Como ya lo comenté en el post pasado casi todos los mexicanos tenemos
un concepto muy sui generis de lo que son los gringos. Son odiosos,
exitosos, groseros, muy cívicos y hábiles en los negocios muy
trabajadores y todos ricos.

Las gringas y/o gringos son guapos muchos pero horribles otros tantos.
Odiamos ir ayá pero amamos Disneylandia; odiamos comprar algo gringo
pero siepre buscamos su comida chatarra y en muchas ocasiones
preferimos su tecnología a la del resto del mundo.

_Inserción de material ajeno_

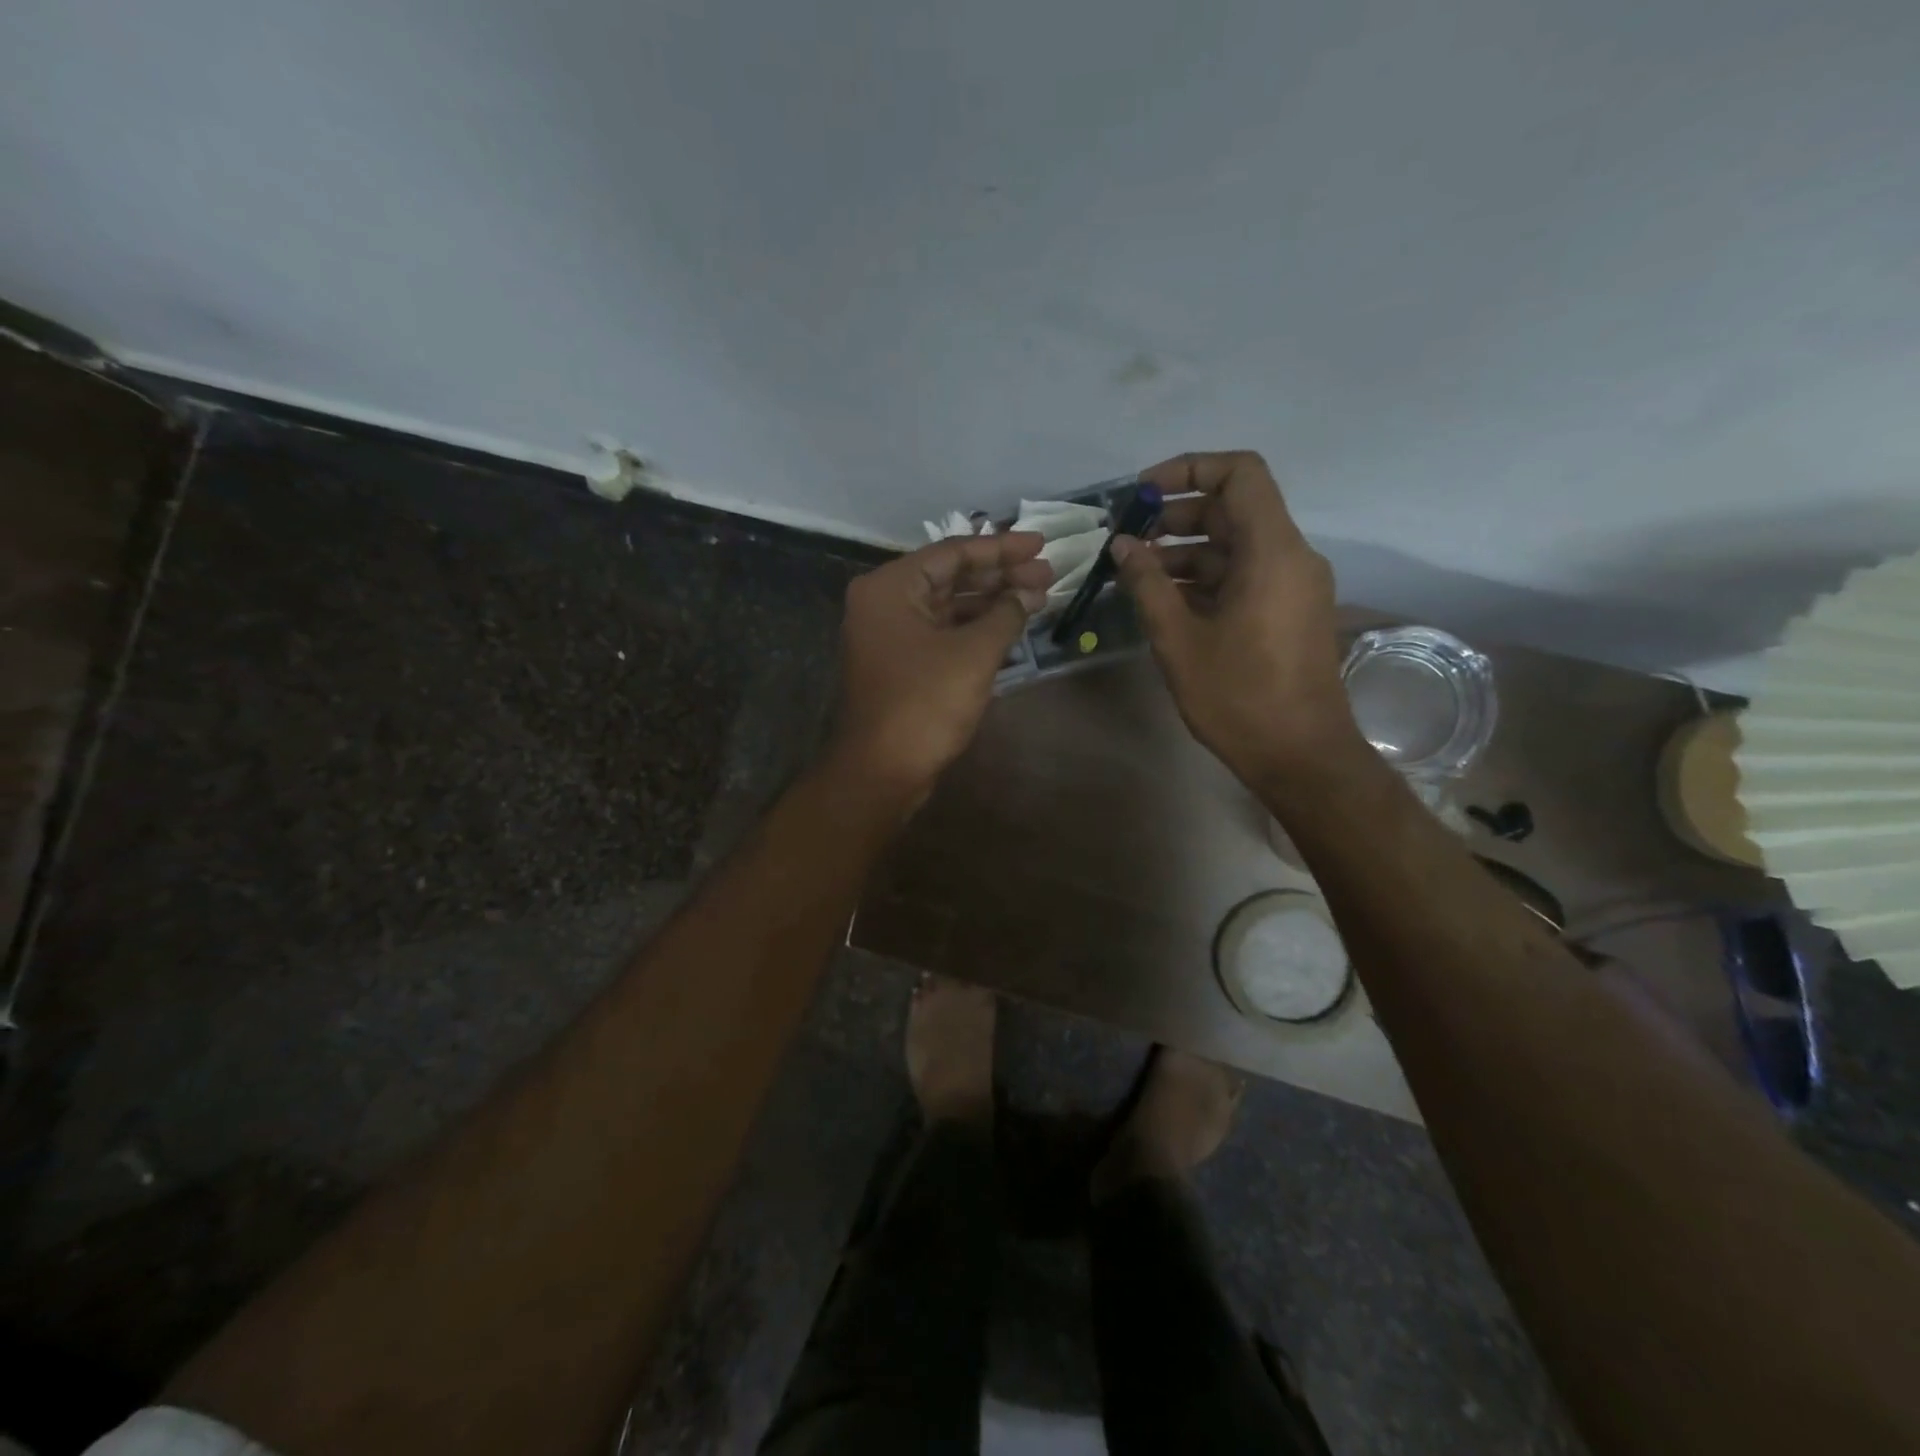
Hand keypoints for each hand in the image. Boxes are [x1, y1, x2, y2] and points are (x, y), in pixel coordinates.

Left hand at [828, 531, 1051, 805]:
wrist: (881, 770)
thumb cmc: (924, 704)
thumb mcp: (973, 654)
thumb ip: (1006, 615)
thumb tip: (1031, 593)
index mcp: (890, 587)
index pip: (953, 552)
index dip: (1002, 548)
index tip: (1041, 544)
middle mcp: (884, 603)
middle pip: (950, 577)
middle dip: (1000, 575)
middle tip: (1047, 574)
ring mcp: (890, 635)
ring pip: (948, 606)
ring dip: (991, 602)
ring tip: (1037, 598)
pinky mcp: (901, 664)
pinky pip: (942, 633)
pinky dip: (975, 629)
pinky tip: (1010, 626)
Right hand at [1111, 451, 1363, 788]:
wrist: (1300, 756)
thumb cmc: (1238, 697)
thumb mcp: (1179, 639)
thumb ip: (1148, 584)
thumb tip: (1122, 544)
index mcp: (1272, 552)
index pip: (1240, 474)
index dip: (1190, 469)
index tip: (1142, 493)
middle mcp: (1291, 557)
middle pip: (1233, 510)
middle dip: (1176, 516)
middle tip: (1127, 538)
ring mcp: (1293, 585)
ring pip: (1236, 546)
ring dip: (1186, 550)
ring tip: (1136, 572)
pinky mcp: (1288, 611)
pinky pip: (1245, 575)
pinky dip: (1205, 577)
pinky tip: (1165, 599)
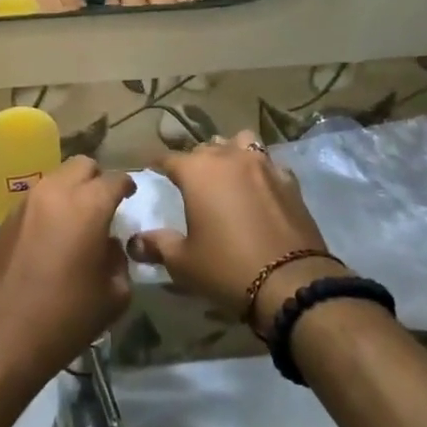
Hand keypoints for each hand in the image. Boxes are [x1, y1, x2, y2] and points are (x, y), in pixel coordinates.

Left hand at [0, 157, 134, 383]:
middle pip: (82, 165)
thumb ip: (119, 262)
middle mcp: (56, 192)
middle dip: (96, 179)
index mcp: (88, 205)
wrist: (0, 335)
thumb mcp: (112, 297)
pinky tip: (51, 236)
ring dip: (71, 191)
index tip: (130, 198)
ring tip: (76, 220)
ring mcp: (27, 202)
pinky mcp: (6, 218)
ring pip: (56, 178)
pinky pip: (36, 199)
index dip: (126, 186)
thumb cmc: (64, 317)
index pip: (115, 179)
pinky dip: (49, 207)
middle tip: (103, 205)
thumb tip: (110, 246)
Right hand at [129, 130, 341, 331]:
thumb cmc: (227, 268)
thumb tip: (134, 243)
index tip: (152, 170)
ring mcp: (263, 165)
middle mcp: (229, 157)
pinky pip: (268, 163)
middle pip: (205, 149)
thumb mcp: (183, 262)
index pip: (169, 158)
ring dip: (230, 153)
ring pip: (240, 143)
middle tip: (190, 182)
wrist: (291, 283)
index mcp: (198, 171)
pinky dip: (259, 170)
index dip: (158, 165)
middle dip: (194, 161)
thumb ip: (157, 245)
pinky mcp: (288, 180)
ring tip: (227, 174)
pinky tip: (258, 190)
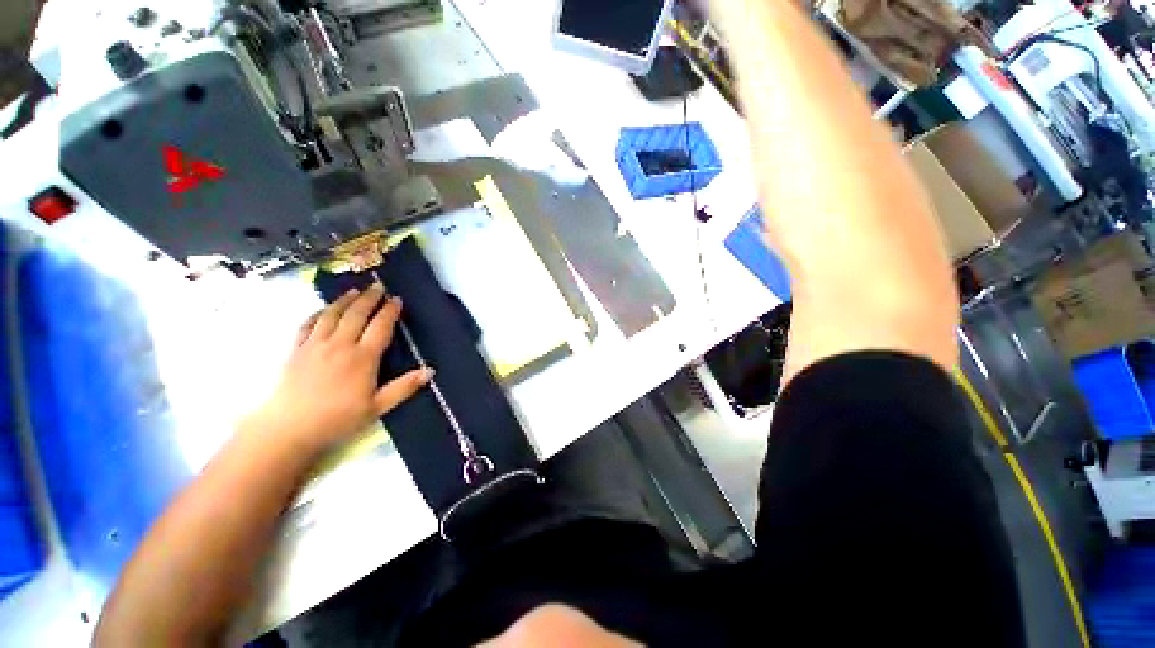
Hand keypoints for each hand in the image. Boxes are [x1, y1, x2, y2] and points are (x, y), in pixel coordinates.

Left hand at [247, 284, 431, 455]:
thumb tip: (430, 370)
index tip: (397, 299)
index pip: (380, 327)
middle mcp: (339, 345)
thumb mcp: (377, 408)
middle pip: (356, 315)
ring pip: (332, 315)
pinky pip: (307, 324)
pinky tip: (323, 309)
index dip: (389, 311)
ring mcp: (315, 346)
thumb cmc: (337, 420)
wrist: (287, 430)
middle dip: (369, 298)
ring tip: (355, 290)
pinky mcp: (296, 351)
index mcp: (363, 358)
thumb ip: (404, 387)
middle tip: (378, 286)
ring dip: (345, 300)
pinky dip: (318, 313)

En fin. No sabemos si los odiamos y amamos o todo lo contrario.

Nos duele necesitarlos, pero bien que estamos tercos con ir y comprar
tal o cual cosa.

Quiero decirles, queridos mexicanos, que no hace mucho conocí a dos
gringas bastante simpáticas. Una toca violín y la otra cello.

Fue realmente un gusto darme cuenta de lo equivocado que estaba cuando
pensé que iba a recibir a dos niñas locas y desatadas con pajaritos
en la cabeza.
Resultó ser que son cultas, lindas y educadas. Están bien informadas
y realmente hubieran deseado quedararse a vivir aquí.

No es bueno el prejuicio porque nunca se basa en la razón. No bloqueen
a los gringos, no todos están locos de atar.